On Saturday I visited friends near Templecombe.  By foot from Marhull, the way I went, you pass a beautiful three tiered weir in the middle of a field with no apparent reason for being there.  The farmer said it was built during the second world war to help drain nearby Henstridge airfield, but its position and water flow direction didn’t make sense of that, to me.

I crossed the A30 Sherborne/Shaftesbury road close to the bridge over the river Cale.  There are two large lay-byes nearby.  One was spotless, the other littered with litter.  I found the Gartell family built Light Railway.  Open on only eight days this year, adult tickets are £7.50, under 14’s £4 and under 3’s free.  There is unlimited travel on the day of issue.  (Worth a google for a potential day out with the family).

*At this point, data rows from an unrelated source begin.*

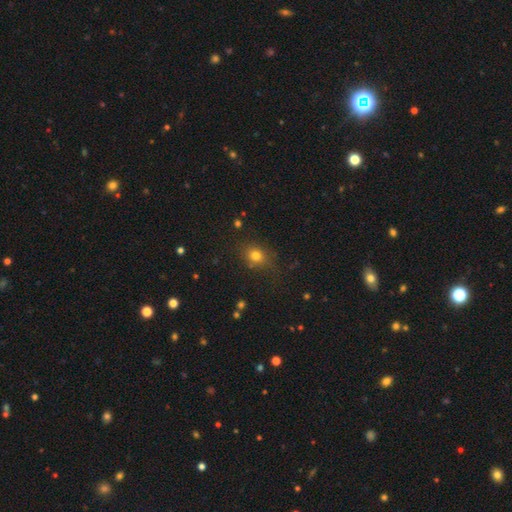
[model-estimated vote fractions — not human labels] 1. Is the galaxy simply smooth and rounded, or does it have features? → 76% smooth, 16% star or artifact, 8% featured or disk.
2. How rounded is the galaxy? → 66% round, 33% in between, 1% cigar-shaped.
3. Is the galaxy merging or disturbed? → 75% none, 16% minor disturbance, 6% major disturbance, 3% merger.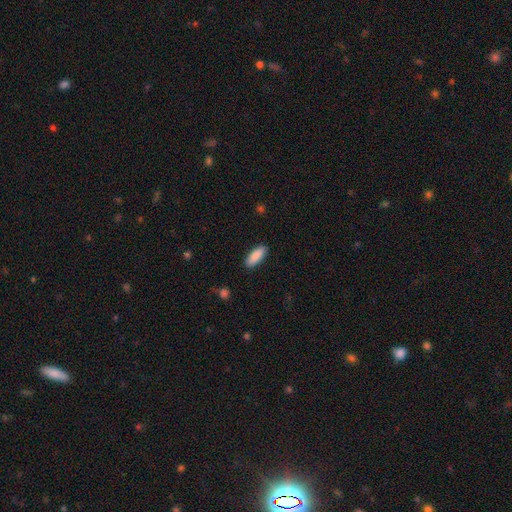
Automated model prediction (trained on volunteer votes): Overall: smooth (89%). How rounded: in between (72%). Merging: none (88%).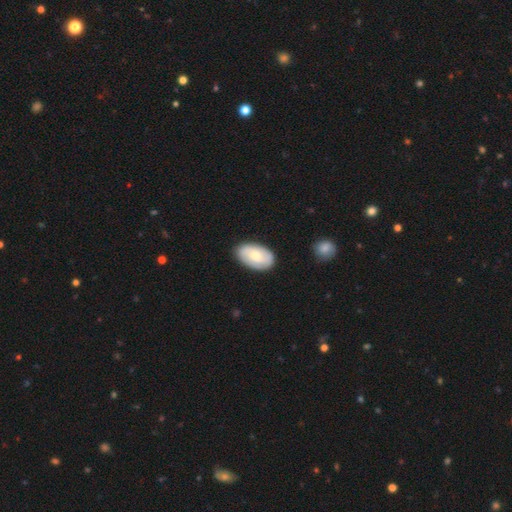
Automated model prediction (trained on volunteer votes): Smooth or featured: smooth — 58% (featured or disk — 36%)
How rounded: in between — 92% (round — 6%)
Merging: none — 82% (minor disturbance — 13%)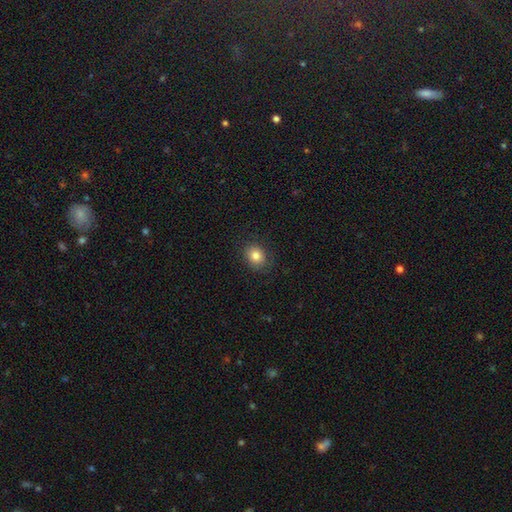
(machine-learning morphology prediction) smooth 82%, star or artifact 10%, featured or disk 8%. Down the decision tree: how rounded — round (60%); merging — none (86%).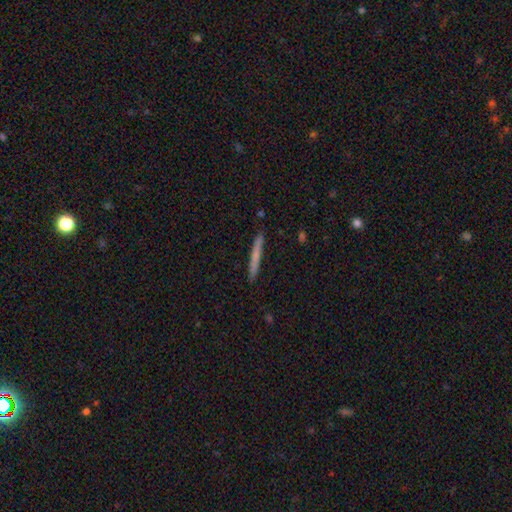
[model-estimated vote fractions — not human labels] This appears to be a smooth galaxy with no disk features (62%) that is cigar-shaped (96%). Merging: none (91%).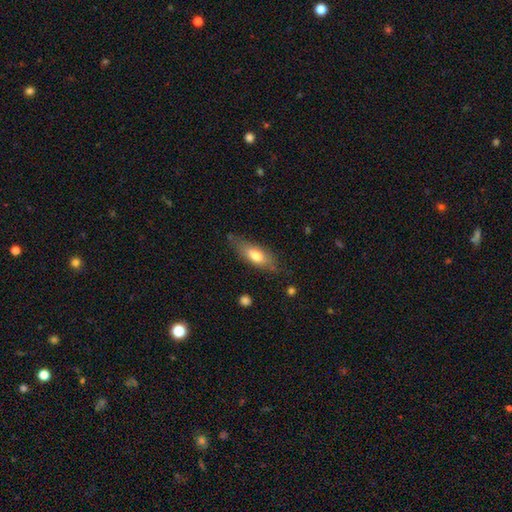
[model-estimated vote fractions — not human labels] Smooth or featured: smooth — 70% (featured or disk — 24%)
How rounded: in between — 64% (cigar-shaped — 34%)
Merging: none — 72% (minor disturbance — 21%)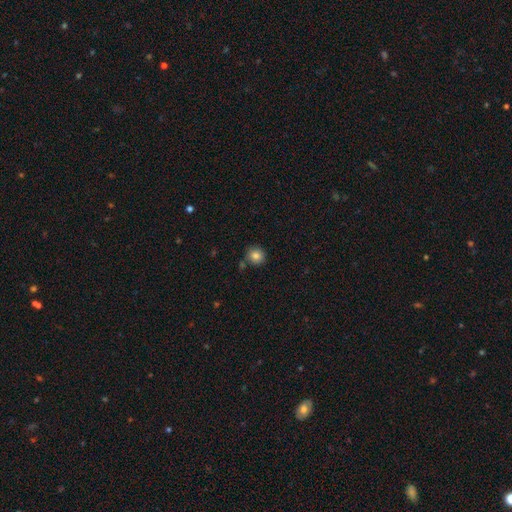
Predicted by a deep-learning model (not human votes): Overall: smooth (82%). How rounded: round (92%). Merging: none (79%).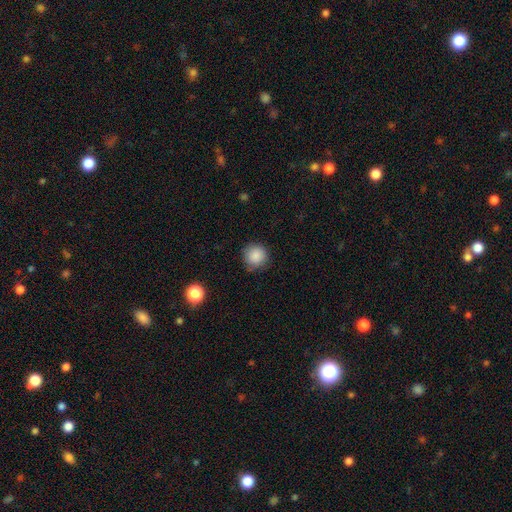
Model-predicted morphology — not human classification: type=smooth (87%); roundness=round (94%); merging=none (83%).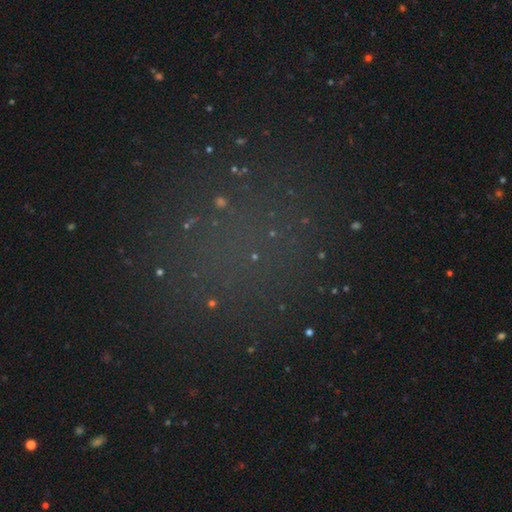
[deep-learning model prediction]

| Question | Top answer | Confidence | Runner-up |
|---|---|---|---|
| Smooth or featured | star or artifact | 56% | smooth (29%) |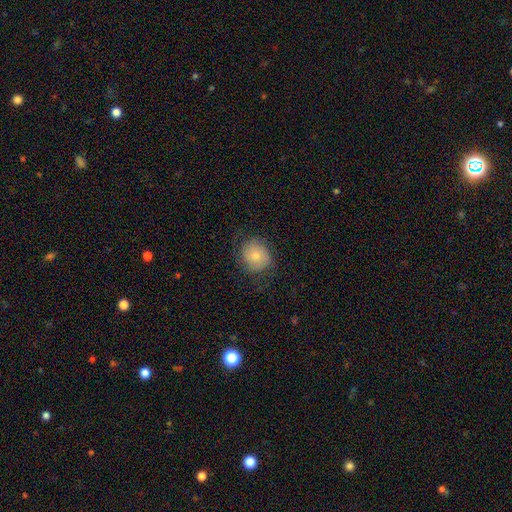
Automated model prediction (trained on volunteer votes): Smooth or featured? Predicted: smooth (p=0.68). How rounded? Predicted: round (p=0.79). Merging? Predicted: none (p=0.69).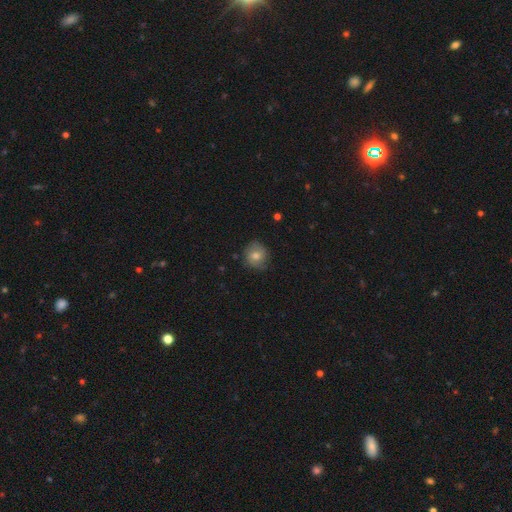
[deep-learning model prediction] Morphology: type=smooth (70%); roundness=round (85%); merging=none (79%).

We saw two emerging bluebells in Martin’s Copse and then I returned back overland via back lanes littered with age old cans and bottles.

Yesterday’s walk was a great hike from Marnhull back to Milton Abbas.  Printing maps off the internet is not really the way to go.  I got lost several times and ended up travelling more on back lanes than bridleways for fear of missing my deadline of sundown.  The plaque on Sturminster Newton bridge warns the public not to harm it.  Those prosecuted for criminal damage would face transportation!

Up over glue hill, down Hewletts Drove and annoyingly unable to follow on through Gypsy Drove due to old and decrepit farm machinery blocking the way.  I walked past Bill’s bench, by-passed the village of Fifehead Neville, walked up Crate Hill, discovered the name of a village called ‘Droop’ and then walked through Wooland.

The trek along a sheep track by the side of the steep road up to Bulbarrow hill at a height of 274 metres was a struggle but afforded fine views, the discovery of a great wild camping spot, catching sight of one of two foxes of the day, and a quick exchange of words with a cyclist in first gear, going up!

Dropping down the other side I followed the road, past 5 bags of discarded Tennants lager cans, past the beech tree woods of Delcombe Wood and down Cuckoo Lane into Hilton and then onto a delightful one and three quarter mile footpath with accompanying brook to Milton Abbas School.  I skirted the school and ended up in the Hambro Arms pub for a coffee, five and a half hours after having left Marnhull which I thought was pretty good.  And I easily made my deadline of sundown.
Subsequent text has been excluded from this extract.